Interessante esse seu dom de "ler" além das formas que nos são im-postadas, essa sua visão dao quadro de Marat é deveras singular. Ele era formado em medicina, mas se encantou pelas agruras sofridas pelo povo e se tornou um revolucionário; vítima de grave infecção de pele que cruelmente o encarcerou em seu próprio sofrimento. Mas apesar disso foi vítima de um asasinato por defender e criticar a morte de idealistas como ele.
Em nossa cultura nordestina há uma crendice popular que diz que a pessoa assasinada sempre sangra, pois clama por vingança,será que esse efeito do quadro queria retratar isso?
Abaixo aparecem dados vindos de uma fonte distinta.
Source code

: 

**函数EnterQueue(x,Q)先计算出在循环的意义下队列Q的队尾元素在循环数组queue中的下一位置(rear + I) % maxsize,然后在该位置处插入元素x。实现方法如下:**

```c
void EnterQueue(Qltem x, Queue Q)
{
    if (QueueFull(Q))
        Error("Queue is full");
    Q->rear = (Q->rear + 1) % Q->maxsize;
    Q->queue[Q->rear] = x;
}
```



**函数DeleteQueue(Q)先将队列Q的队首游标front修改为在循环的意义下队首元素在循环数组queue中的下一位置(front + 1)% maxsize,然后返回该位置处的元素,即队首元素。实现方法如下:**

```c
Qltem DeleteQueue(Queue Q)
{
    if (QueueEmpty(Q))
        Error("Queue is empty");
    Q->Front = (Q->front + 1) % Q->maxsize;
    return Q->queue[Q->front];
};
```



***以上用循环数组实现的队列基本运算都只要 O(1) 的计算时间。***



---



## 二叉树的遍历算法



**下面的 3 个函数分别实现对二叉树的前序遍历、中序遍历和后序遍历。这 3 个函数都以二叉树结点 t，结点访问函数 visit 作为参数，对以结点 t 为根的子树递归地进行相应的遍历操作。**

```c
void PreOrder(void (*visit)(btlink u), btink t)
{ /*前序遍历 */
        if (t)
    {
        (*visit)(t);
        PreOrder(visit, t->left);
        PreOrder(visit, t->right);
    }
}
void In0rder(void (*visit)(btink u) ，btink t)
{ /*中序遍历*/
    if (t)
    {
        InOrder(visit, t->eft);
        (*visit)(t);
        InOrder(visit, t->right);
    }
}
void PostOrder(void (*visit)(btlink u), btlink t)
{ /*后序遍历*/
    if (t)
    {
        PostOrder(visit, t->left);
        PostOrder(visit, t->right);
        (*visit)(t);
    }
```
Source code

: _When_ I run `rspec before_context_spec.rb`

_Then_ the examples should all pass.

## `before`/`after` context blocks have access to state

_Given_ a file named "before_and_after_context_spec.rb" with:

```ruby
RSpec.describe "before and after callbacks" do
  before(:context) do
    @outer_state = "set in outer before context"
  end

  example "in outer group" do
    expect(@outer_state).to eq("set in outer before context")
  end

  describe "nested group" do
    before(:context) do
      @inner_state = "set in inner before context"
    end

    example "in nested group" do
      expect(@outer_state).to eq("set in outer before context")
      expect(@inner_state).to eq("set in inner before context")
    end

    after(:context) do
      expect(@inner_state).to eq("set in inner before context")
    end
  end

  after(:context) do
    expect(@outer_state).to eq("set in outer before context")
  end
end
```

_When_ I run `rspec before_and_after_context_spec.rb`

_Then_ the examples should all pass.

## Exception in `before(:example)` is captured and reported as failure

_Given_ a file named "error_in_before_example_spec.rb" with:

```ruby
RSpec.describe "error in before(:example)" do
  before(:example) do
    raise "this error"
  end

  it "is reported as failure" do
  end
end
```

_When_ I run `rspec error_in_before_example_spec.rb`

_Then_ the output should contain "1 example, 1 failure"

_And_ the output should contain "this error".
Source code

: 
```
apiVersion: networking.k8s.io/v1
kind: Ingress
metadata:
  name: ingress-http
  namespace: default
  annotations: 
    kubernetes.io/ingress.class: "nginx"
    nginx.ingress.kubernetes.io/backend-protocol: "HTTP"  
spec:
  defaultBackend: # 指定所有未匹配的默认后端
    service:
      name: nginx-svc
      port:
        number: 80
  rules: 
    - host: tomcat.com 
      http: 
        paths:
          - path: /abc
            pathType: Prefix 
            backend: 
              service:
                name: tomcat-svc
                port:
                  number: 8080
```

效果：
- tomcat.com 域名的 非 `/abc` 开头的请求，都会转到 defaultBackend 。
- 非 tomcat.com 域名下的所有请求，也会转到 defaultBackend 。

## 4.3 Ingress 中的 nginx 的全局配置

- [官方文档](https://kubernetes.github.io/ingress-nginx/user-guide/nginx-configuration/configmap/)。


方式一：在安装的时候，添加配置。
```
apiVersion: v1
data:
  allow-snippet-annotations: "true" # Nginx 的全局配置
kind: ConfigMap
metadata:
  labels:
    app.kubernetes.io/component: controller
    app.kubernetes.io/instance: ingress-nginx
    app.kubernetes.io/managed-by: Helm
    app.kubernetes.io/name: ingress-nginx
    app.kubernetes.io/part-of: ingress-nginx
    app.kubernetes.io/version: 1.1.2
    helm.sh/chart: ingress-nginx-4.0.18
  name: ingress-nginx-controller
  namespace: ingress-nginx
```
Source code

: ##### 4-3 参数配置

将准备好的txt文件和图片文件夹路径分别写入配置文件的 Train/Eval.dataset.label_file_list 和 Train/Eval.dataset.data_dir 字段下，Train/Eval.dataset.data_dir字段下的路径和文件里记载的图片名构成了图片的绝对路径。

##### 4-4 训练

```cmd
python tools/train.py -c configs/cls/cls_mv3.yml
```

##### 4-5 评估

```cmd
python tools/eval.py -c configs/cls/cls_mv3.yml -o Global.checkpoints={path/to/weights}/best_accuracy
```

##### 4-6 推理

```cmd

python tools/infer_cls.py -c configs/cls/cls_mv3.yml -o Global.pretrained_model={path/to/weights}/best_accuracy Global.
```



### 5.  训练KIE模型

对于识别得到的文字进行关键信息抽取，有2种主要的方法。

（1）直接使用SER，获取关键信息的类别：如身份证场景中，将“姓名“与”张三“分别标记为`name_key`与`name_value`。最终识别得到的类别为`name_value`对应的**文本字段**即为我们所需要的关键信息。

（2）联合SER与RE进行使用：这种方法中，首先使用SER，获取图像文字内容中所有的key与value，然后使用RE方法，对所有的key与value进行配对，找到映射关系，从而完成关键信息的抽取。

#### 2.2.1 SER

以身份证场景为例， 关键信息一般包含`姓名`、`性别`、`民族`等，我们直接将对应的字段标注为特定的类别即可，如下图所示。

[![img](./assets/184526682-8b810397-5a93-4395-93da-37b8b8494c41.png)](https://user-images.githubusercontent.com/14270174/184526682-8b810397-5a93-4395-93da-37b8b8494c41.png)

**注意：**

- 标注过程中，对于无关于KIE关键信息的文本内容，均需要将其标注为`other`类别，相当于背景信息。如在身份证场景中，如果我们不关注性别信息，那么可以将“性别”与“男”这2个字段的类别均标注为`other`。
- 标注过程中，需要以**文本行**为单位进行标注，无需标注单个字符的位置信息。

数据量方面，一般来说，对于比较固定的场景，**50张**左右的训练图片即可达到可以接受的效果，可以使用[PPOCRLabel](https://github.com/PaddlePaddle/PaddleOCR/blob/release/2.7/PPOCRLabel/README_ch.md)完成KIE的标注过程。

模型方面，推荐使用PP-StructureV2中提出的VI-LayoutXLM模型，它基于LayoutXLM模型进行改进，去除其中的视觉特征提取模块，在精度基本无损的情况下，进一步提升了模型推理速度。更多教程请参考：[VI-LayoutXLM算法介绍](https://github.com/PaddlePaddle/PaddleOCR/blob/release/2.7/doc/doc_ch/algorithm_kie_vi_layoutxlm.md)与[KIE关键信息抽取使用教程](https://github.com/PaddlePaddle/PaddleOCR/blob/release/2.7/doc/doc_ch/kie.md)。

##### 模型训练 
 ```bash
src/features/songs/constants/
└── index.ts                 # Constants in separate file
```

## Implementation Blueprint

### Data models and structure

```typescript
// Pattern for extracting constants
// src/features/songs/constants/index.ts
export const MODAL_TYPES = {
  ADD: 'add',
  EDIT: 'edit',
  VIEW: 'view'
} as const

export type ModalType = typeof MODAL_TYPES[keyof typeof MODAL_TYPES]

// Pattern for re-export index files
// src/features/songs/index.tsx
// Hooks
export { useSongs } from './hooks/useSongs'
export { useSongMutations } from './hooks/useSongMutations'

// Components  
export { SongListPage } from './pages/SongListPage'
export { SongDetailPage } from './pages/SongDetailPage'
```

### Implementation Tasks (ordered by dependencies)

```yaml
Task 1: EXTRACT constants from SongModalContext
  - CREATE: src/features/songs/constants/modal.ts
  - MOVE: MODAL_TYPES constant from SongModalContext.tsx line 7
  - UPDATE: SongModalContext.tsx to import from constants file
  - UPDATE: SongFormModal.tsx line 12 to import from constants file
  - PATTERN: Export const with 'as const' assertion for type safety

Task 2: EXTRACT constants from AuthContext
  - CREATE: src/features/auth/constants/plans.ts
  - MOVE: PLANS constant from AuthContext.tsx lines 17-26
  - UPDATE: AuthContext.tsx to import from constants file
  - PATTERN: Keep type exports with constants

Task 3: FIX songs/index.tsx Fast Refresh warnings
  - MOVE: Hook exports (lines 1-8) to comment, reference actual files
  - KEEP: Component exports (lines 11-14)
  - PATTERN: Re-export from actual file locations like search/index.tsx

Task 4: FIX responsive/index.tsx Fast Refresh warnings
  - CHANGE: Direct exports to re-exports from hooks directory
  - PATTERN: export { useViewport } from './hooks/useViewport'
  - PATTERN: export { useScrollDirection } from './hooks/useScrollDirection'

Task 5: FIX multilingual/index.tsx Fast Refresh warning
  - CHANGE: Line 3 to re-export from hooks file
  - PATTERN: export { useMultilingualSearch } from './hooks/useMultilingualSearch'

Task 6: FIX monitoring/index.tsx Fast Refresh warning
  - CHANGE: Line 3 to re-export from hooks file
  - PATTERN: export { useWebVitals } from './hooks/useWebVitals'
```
Não havia visto essa foto do ex- presidente achei de um impacto moral surpreendente!!! uma mensagem dita sem palavras!!! que nos faz refletir como se pode impingir a morte a tantos, sem que se pensasse no rastro de dor que ficaria para trás. vejo a foto e lembro do muro das lamentações que certamente ficaria banhado de lágrimas de todas as vítimas órfãns de pais, filhos,irmãos que morreram sob a égide de uma guerra sangrenta e cruel para ambos os lados. Desculpe-me, sei que falo demais, mas suas crõnicas sempre me levam a esses devaneios.